[REQUIRED WORK]
The records that follow are to be repeated in full, with no pictures retained.

[DATA EXTRACTS]
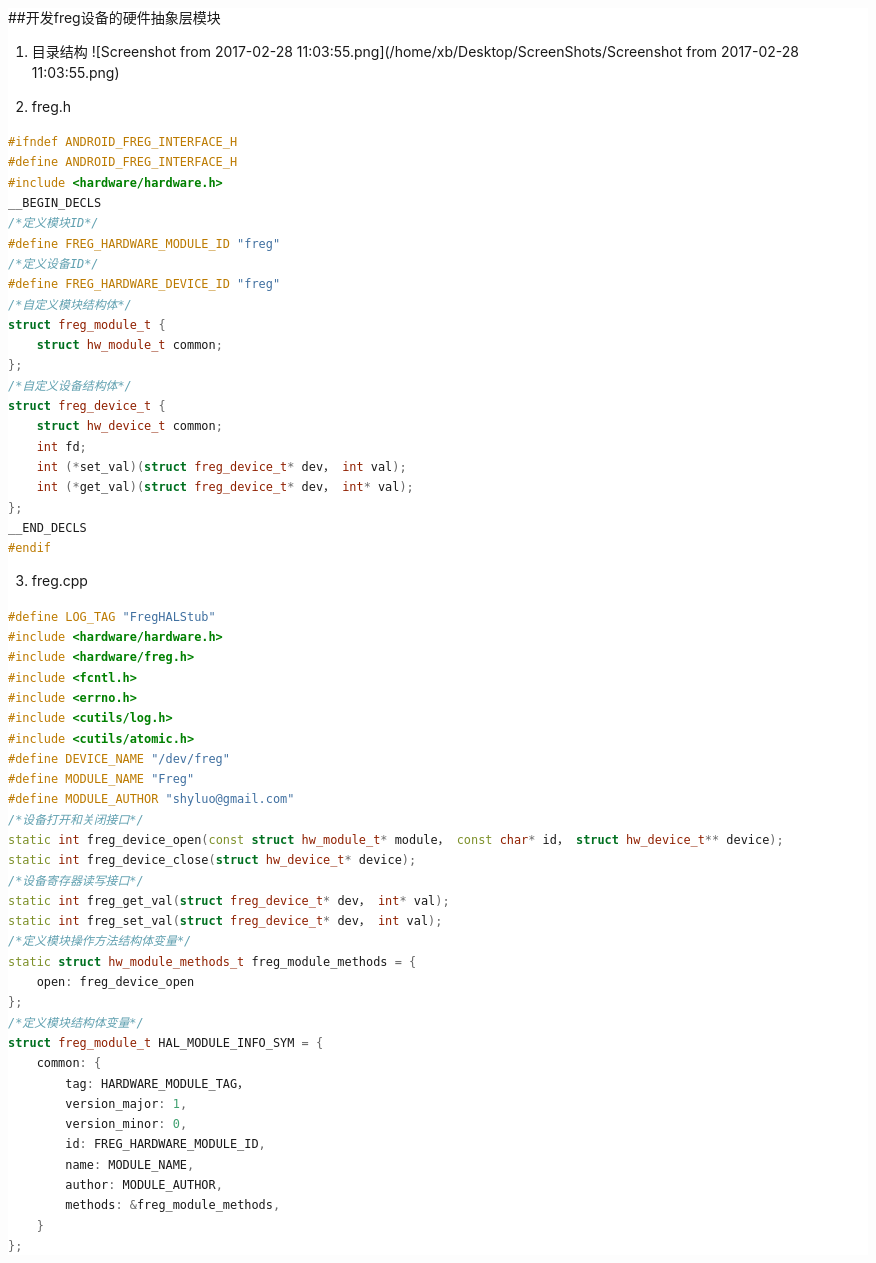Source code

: ##开发freg设备的硬件抽象层模块
1. 目录结构
![Screenshot from 2017-02-28 11:03:55.png](/home/xb/Desktop/ScreenShots/Screenshot from 2017-02-28 11:03:55.png)

2. freg.h
```cpp
#ifndef ANDROID_FREG_INTERFACE_H
#define ANDROID_FREG_INTERFACE_H
#include <hardware/hardware.h>
__BEGIN_DECLS
/*定义模块ID*/
#define FREG_HARDWARE_MODULE_ID "freg"
/*定义设备ID*/
#define FREG_HARDWARE_DEVICE_ID "freg"
/*自定义模块结构体*/
struct freg_module_t {
    struct hw_module_t common;
};
/*自定义设备结构体*/
struct freg_device_t {
    struct hw_device_t common;
    int fd;
    int (*set_val)(struct freg_device_t* dev， int val);
    int (*get_val)(struct freg_device_t* dev， int* val);
};
__END_DECLS
#endif
```

3. freg.cpp
```cpp
#define LOG_TAG "FregHALStub"
#include <hardware/hardware.h>
#include <hardware/freg.h>
#include <fcntl.h>
#include <errno.h>
#include <cutils/log.h>
#include <cutils/atomic.h>
#define DEVICE_NAME "/dev/freg"
#define MODULE_NAME "Freg"
#define MODULE_AUTHOR "shyluo@gmail.com"
/*设备打开和关闭接口*/
static int freg_device_open(const struct hw_module_t* module， const char* id， struct hw_device_t** device);
static int freg_device_close(struct hw_device_t* device);
/*设备寄存器读写接口*/
static int freg_get_val(struct freg_device_t* dev， int* val);
static int freg_set_val(struct freg_device_t* dev， int val);
/*定义模块操作方法结构体变量*/
static struct hw_module_methods_t freg_module_methods = {
    open: freg_device_open
};
/*定义模块结构体变量*/
struct freg_module_t HAL_MODULE_INFO_SYM = {
    common: {
        tag: HARDWARE_MODULE_TAG，
        version_major: 1,
        version_minor: 0,
        id: FREG_HARDWARE_MODULE_ID,
        name: MODULE_NAME,
        author: MODULE_AUTHOR,
        methods: &freg_module_methods,
    }
};
```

[SOLUTION TO THE EXERCISE]
Source code

: ##开发freg设备的硬件抽象层模块
1. 目录结构
![Screenshot from 2017-02-28 11:03:55.png](/home/xb/Desktop/ScreenShots/Screenshot from 2017-02-28 11:03:55.png)

2. freg.h
```cpp
#ifndef ANDROID_FREG_INTERFACE_H
#define ANDROID_FREG_INTERFACE_H
#include <hardware/hardware.h>
__BEGIN_DECLS
/*定义模块ID*/
#define FREG_HARDWARE_MODULE_ID "freg"
/*定义设备ID*/
#define FREG_HARDWARE_DEVICE_ID "freg"
/*自定义模块结构体*/
struct freg_module_t {
    struct hw_module_t common;
};
/*自定义设备结构体*/
struct freg_device_t {
    struct hw_device_t common;
    int fd;
    int (*set_val)(struct freg_device_t* dev， int val);
    int (*get_val)(struct freg_device_t* dev， int* val);
};
__END_DECLS
#endif
```

3. freg.cpp
```cpp
#define LOG_TAG "FregHALStub"
#include <hardware/hardware.h>
#include <hardware/freg.h>
#include <fcntl.h>
#include <errno.h>
#include <cutils/log.h>
#include <cutils/atomic.h>
#define DEVICE_NAME "/dev/freg"
#define MODULE_NAME "Freg"
#define MODULE_AUTHOR "shyluo@gmail.com"
/*设备打开和关闭接口*/
static int freg_device_open(const struct hw_module_t* module， const char* id， struct hw_device_t** device);
static int freg_device_close(struct hw_device_t* device);
/*设备寄存器读写接口*/
static int freg_get_val(struct freg_device_t* dev， int* val);
static int freg_set_val(struct freg_device_t* dev， int val);
/*定义模块操作方法结构体变量*/
static struct hw_module_methods_t freg_module_methods = {
    open: freg_device_open
};
/*定义模块结构体变量*/
struct freg_module_t HAL_MODULE_INFO_SYM = {
    common: {
        tag: HARDWARE_MODULE_TAG，
        version_major: 1,
        version_minor: 0,
        id: FREG_HARDWARE_MODULE_ID,
        name: MODULE_NAME,
        author: MODULE_AUTHOR,
        methods: &freg_module_methods,
    }
};
```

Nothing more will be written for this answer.